Intriguingly, the ProCESS and BIDMC/St. Vincent’s cohorts relied upon intravenous saline as the primary volume resuscitation agent, accounting for greater than 90% of the fluid administered in both cohorts. Emerging clinical and preclinical studies suggest that saline may be injurious when compared to balanced crystalloids [39], albumin [40], and fresh frozen plasma [41] in the resuscitation of critical illness. Future human studies will be necessary to determine if these resuscitation agents are differentially associated with glycocalyx degradation.

Our study has several strengths, including the use of two independent patient cohorts. Additionally, our findings are based upon state-of-the-art mass spectrometry analyses (LC-MS/MS MRM) of plasma heparan sulfate [28], an approach that is highly sensitive to both septic and non-septic endothelial glycocalyx degradation [31]. Circulating heparan sulfate is also highly specific to endothelial glycocalyx degradation: while heparan sulfate exists external to the vascular lumen (e.g. in the basement membrane and interstitium), negatively-charged fragments produced by degradation of extravascular heparan sulfates would be repelled by the negative charge of an intact glycocalyx, preventing plasma penetration. As such, the presence of circulating heparan sulfate fragments necessitates a breach of glycocalyx integrity. The validity of mass spectrometry measures of heparan sulfate as an index of glycocalyx degradation in our cohort is supported by the observed correlation with shed syndecan-1 (Fig. 1d), a commonly-used ELISA-based assay of glycocalyx degradation [18, 42], as well as shed thrombomodulin (Fig. 1e), an endothelial-surface chondroitin sulfate proteoglycan.

Our study also has several limitations. First, we only included a convenience sample of patients in the study cohorts and it is possible that this introduced a selection bias. Second, despite our study being amongst the largest to employ mass spectrometry to investigate glycocalyx degradation in humans, the overall sample size and number of deaths is still relatively low; thus, larger studies are needed to validate our findings. Third, it is possible that other measures of glycocalyx degradation are needed above and beyond circulating levels of heparan sulfate to have a comprehensive readout of glycocalyx degradation. Finally, it is important to emphasize that despite our use of multivariable modeling to account for measured confounders, our cohorts were underpowered to address additional pertinent variables that could affect glycocalyx integrity, such as underlying comorbidities [43], use of stress-dose glucocorticoids [44], and appropriate antibiotic choices (Fig. 2e). Our observational study is therefore unable to exclude the contribution of these and other unrecognized confounders of the observed association between fluid resuscitation and glycocalyx degradation. As such, we are unable to conclude causality.

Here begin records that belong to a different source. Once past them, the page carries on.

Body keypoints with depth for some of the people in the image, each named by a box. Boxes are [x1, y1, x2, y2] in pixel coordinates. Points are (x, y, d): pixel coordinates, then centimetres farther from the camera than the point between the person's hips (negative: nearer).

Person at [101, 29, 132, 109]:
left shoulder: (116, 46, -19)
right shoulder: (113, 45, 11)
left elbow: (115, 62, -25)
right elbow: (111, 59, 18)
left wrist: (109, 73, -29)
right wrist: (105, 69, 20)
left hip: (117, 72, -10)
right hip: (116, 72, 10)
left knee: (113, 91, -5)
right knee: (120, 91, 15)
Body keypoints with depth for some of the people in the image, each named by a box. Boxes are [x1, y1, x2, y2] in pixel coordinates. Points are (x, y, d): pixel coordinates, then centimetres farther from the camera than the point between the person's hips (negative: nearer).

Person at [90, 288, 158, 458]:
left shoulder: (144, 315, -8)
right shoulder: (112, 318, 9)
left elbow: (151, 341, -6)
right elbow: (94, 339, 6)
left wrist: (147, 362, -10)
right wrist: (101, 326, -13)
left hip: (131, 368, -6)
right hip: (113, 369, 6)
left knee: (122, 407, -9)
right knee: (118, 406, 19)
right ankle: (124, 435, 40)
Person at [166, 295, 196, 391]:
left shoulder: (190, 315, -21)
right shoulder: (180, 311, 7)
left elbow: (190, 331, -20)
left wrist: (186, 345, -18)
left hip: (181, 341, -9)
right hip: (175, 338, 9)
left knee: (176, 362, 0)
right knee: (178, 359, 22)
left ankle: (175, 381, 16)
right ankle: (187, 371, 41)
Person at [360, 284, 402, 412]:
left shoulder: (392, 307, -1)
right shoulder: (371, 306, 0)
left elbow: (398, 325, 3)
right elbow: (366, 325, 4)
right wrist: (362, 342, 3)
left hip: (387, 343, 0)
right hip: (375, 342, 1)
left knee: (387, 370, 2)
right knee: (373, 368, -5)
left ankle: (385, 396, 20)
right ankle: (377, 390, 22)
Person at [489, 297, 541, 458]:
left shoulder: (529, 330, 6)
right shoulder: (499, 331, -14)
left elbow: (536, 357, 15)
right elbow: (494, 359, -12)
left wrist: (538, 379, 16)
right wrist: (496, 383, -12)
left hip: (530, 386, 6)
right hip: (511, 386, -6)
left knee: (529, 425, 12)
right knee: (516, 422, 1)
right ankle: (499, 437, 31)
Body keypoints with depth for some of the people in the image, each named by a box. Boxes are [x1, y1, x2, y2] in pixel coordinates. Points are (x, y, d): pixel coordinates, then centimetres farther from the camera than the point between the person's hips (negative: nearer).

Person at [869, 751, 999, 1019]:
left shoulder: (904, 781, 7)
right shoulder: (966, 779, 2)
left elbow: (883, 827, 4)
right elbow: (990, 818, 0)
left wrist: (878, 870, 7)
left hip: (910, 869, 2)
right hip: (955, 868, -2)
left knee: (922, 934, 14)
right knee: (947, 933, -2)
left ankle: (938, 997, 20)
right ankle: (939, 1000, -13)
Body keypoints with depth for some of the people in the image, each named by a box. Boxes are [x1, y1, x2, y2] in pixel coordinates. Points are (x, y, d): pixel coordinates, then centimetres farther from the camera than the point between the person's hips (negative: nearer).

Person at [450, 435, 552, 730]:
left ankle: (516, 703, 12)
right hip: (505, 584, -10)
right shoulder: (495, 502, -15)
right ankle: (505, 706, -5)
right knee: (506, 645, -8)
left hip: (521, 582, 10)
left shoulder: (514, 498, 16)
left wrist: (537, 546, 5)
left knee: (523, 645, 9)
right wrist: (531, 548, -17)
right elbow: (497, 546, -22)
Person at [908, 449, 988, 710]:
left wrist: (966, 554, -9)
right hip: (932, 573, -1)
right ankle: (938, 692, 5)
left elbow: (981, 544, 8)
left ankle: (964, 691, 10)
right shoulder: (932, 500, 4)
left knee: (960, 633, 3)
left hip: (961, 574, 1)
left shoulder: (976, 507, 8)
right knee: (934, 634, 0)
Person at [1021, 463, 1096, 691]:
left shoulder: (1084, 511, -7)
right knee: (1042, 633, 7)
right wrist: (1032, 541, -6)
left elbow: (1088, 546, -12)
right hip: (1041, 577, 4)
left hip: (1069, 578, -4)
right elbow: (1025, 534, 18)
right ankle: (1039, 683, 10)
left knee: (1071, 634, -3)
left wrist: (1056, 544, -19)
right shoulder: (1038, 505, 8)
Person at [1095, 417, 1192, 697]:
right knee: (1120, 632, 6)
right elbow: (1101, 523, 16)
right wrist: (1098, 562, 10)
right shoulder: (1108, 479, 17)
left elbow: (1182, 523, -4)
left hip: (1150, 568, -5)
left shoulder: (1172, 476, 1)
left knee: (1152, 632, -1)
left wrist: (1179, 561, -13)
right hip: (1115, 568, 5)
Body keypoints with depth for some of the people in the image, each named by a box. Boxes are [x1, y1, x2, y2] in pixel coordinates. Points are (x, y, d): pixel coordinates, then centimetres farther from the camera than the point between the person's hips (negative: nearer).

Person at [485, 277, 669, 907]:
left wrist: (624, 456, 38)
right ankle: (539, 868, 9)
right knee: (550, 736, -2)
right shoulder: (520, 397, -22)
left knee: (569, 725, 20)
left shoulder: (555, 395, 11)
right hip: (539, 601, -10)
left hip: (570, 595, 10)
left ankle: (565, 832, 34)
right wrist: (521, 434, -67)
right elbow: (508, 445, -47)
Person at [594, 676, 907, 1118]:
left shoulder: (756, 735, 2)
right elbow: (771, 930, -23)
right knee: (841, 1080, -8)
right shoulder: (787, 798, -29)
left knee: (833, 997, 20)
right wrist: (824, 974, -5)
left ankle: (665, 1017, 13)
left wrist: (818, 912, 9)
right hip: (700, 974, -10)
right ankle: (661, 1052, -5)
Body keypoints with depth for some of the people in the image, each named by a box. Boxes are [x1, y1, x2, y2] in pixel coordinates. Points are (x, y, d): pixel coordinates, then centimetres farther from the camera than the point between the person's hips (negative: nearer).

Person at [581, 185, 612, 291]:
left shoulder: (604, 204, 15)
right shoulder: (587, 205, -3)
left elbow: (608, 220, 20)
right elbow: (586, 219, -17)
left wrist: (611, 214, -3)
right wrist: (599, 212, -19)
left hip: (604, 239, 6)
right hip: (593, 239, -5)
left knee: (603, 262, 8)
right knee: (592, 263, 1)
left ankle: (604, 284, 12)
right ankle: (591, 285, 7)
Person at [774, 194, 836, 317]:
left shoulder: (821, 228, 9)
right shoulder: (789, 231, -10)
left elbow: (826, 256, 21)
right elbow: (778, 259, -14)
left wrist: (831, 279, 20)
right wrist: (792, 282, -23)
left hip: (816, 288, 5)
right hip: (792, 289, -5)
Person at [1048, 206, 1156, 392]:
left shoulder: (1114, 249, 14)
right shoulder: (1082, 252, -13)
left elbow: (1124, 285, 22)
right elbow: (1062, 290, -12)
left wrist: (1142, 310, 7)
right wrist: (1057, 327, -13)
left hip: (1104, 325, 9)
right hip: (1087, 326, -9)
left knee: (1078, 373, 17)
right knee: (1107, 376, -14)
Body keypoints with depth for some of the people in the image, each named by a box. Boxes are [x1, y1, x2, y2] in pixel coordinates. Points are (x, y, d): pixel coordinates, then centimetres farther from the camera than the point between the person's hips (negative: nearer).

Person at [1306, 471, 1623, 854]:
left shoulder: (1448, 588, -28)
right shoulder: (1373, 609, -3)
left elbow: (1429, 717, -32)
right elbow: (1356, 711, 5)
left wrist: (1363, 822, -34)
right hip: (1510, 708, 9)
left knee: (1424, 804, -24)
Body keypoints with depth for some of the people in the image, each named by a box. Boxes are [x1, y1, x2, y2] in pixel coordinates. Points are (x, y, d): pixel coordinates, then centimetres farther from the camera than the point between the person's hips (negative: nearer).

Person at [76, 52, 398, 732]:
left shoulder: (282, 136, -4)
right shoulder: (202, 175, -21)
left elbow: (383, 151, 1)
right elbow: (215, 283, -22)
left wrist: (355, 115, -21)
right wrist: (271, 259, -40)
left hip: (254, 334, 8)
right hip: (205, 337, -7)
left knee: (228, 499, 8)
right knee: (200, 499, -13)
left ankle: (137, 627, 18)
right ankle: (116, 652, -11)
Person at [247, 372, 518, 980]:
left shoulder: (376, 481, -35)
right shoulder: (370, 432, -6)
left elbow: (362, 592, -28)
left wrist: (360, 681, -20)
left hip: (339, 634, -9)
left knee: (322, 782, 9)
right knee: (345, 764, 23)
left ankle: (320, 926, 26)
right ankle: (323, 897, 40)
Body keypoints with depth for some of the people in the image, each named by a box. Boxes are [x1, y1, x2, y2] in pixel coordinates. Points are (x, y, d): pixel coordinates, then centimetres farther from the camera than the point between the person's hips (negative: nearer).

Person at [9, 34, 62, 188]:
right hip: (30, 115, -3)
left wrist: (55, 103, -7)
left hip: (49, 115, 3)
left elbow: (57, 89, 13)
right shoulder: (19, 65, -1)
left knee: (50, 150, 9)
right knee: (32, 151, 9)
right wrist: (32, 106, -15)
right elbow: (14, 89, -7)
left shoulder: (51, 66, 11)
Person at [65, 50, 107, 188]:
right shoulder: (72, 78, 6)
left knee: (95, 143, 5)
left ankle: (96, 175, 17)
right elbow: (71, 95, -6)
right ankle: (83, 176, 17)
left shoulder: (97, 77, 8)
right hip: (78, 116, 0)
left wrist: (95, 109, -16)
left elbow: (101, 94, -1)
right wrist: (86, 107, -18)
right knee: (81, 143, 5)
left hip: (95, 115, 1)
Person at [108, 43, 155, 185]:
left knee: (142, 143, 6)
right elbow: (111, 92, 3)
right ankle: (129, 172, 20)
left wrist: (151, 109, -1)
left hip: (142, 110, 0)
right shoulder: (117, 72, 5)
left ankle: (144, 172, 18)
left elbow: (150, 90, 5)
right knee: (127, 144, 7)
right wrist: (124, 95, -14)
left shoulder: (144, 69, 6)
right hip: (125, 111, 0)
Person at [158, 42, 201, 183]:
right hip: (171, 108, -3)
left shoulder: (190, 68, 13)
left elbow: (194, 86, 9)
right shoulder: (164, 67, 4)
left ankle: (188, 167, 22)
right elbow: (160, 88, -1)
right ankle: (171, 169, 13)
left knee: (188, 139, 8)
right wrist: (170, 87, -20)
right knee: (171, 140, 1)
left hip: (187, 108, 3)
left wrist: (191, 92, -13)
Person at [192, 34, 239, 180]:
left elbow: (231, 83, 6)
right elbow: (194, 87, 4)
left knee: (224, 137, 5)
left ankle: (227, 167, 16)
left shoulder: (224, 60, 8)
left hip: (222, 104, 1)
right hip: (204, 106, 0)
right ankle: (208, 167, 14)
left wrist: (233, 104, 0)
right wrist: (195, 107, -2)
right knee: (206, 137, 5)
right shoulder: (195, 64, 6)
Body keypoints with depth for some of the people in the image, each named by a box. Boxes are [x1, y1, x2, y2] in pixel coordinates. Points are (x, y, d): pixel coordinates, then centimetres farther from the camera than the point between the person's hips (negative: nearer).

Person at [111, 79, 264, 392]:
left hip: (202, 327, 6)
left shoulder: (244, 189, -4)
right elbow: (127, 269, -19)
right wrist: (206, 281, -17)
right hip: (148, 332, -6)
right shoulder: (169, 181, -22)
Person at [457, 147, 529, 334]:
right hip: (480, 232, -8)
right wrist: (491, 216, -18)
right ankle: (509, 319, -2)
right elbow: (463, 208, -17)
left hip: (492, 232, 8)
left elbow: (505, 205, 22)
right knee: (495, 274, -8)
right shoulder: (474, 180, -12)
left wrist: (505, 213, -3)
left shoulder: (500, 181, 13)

Our observational findings therefore require confirmation by prospective, randomized studies. The Prevention and Treatment of Acute Lung Injury (PETAL) Network has recently initiated a large study of volume resuscitation practices in sepsis. This Crystalloid Liberal or Vasopressors Early Resuscitation in Sepsis (CLOVERS) study will compare the use of a liberal fluids protocol (larger volume of fluids prior to the initiation of vasopressors) with a restrictive fluids protocol (smaller amounts of intravenous fluids and early use of vasopressors) in patients with sepsis-induced hypotension [45]. Studies such as CLOVERS will provide opportunities to leverage randomized assignment of resuscitation strategies, allowing for better insight into the causal relationship between intravenous fluids and glycocalyx degradation.

Our report demonstrates an association between fluid resuscitation and glycocalyx degradation in sepsis, supporting observations made using preclinical models of endotoxemia [13]. Future randomized controlled studies will provide an opportunity to confirm a causal association.